What's in a Number? How to Calculate Your BMI
Posted on February 20 2024
Phone number, address, zip code. Credit score, mortgage rate, gas mileage. Numbers play a big part in our daily lives, and for those in tune with their health and fitness, there are even more to keep track of, such as heart rate, cholesterol level, and blood pressure.
But what about the newest stat in the health portfolio, BMI?
BMI stands for “body mass index,” and it’s a way to estimate body fat. Though the number is not always completely accurate, it can help predict potential weight problems that can lead to dangerous health conditions like heart disease, high blood pressure, and type 2 diabetes.
How to calculate your BMI
The formula is fairly simple: just divide your weight (in pounds) by your height (in inches) squared, then multiply by 703.
According to the National Institutes of Health, you’re within the “normal” range if your BMI is between 18.5 and 24.9. From 25 to 29.9 you’re considered overweight, and anything 30 or over is obese.
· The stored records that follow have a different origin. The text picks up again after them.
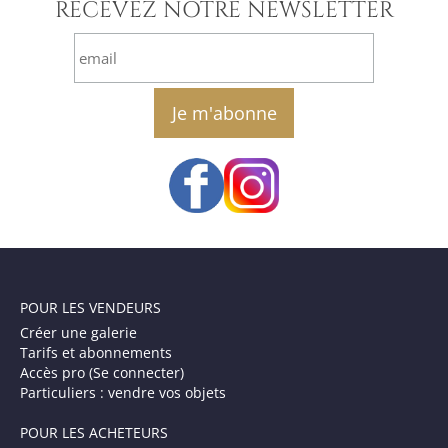
RECEVEZ NOTRE NEWSLETTER
email
POUR LES VENDEURS
Créer une galerie
Tarifs et abonnements
Accès pro (Se connecter)
Particuliers : vendre vos objets
POUR LES ACHETEURS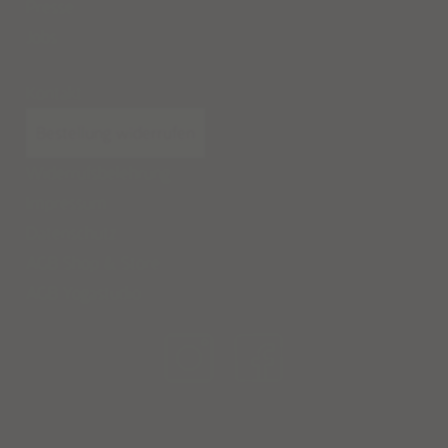
Presse
Jobs
Kontakt
Bestellung widerrufen
Widerrufsbelehrung
Impressum
Datenschutz
AGB Shop & Store
AGB Yogastudio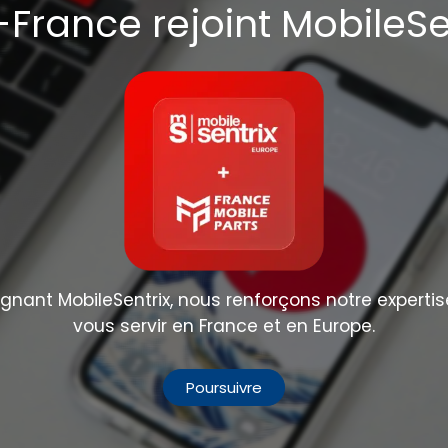
France rejoint MobileSe
nant MobileSentrix, nous renforçons notre expertis
vous servir en France et en Europe.
Poursuivre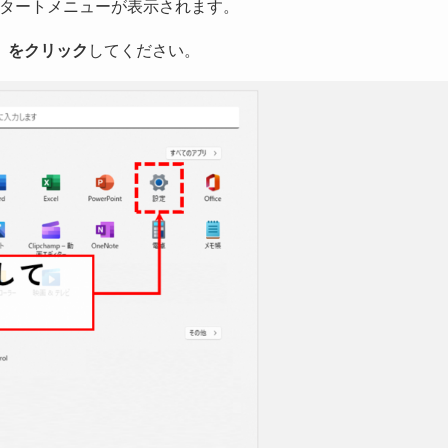
タートメニューが表示されます。
」をクリック
してください。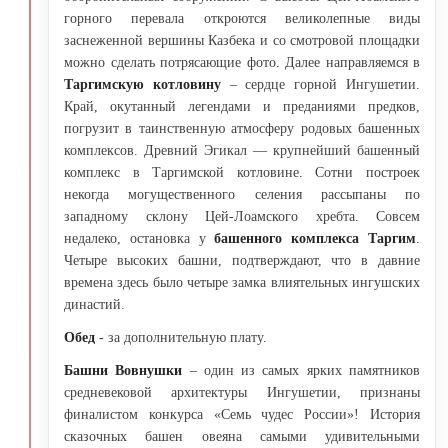
горного перевала откроются великолепные виды
заснеженной вершины Казбека и со смотровой площадки
можно сделать потрясающие фото. Далее направляемся в
Таргимскую котловину
– сердце горной Ингушетии.
Край, окутанный легендами и преданиями предков,
погрузит в таинственную атмосферу родовых башенных
комплексов. Древний Эгикал — крупнейший башенный
комплекс в Таргимской котловине. Сотни построек
некогда могущественного селения рассыпаны по
западному склону Цей-Лоамского хребта. Совсем
недалеко, остановка у
башенного комплекса Таргим
.
Четыре высоких башни, подтверждают, что в давние
времена здесь было четыре замка влиятельных ингушских
династий.
Обед
- за дополнительную плату.
Башни Вовнушки
– один из самых ярких памятников
средневековой архитектуры Ингушетии, признаны
финалистом конкурса «Семь чудес России»! История
сказочных башен овеяна самыми удивительными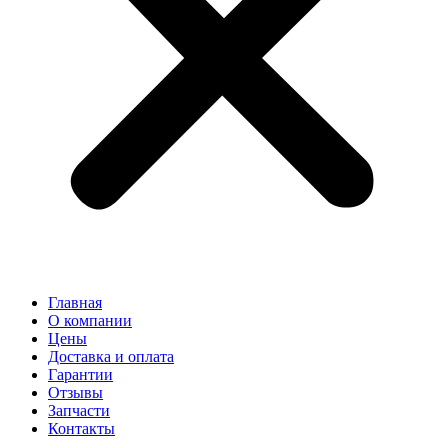
Главная
О компании
Цены
Доставка и оплата
Гарантии
Отзывы
Запчасти
Контакты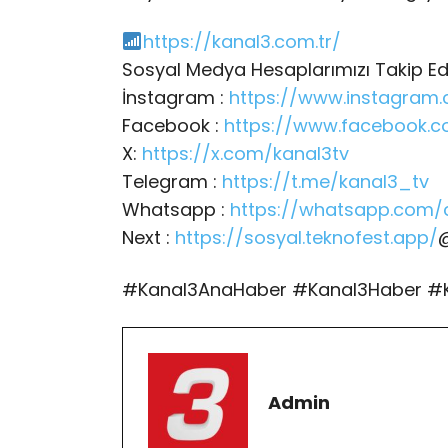
https://kanal3.com.tr/
Sosyal Medya Hesaplarımızı Takip Eder
İnstagram :
https://www.instagram
Facebook :
https://www.facebook.c
X:
https://x.com/kanal3tv
Telegram :
https://t.me/kanal3_tv
Whatsapp :
https://whatsapp.com/
Next :
https://sosyal.teknofest.app/
#Kanal3AnaHaber #Kanal3Haber #
Admin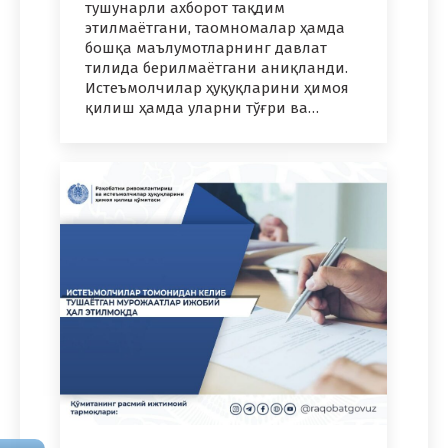
тушунарли ахборот тақдим
этилмаётгани, таомномалар ҳамда
бошқа маълумотларнинг давлат
тилида берилмаётгани аниқланди.
Истеъмолчилар ҳуқуқларини ҳимоя
қилиш ҳамда уларни тўғри ва…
Below 18.5 and you’re underweight, which can also lead to health problems.
Limitations of your BMI score
Although a BMI score doesn’t reveal your total health picture, it’s a quick, easy and free way to get started on the path to getting fit and staying healthy. Basically, your BMI should be used only as a screening tool, advise both the NIH and the Centers for Disease Control, because it has limitations:
Age: We lose muscle mass as we age, and older people tend to have more body fat than younger people at the same BMI.
Gender: Women tend to have more body fat than men at the same BMI.
Physical fitness: BMI can’t distinguish between lean body mass and fat mass, so trained athletes with a high muscle mass will likely have a higher BMI that is not a true measure of body fat.
Combine BMI with other factors for a total health picture
The CDC recommends combining your BMI score with these other risk factors for predicting weight problems and disease:
Waist circumference: Abdominal fat is a reliable predictor of risk for obesity-related diseases. When measured around the waist at the belly button with a soft tape measure, waist circumference should be no more than 40 inches for men and 35 inches for women.
Other risk factors besides body fat: Other factors play a part in determining your risk of developing obesity-related diseases — like family history, physical inactivity, cigarette smoking, high LDL cholesterol and low HDL cholesterol.
Even a small amount of weight loss (just 10 percent of your current weight) will help to lower your risk of developing obesity-related diseases. As always, talk to your doctor before beginning a rigorous weight-loss regimen or workout program.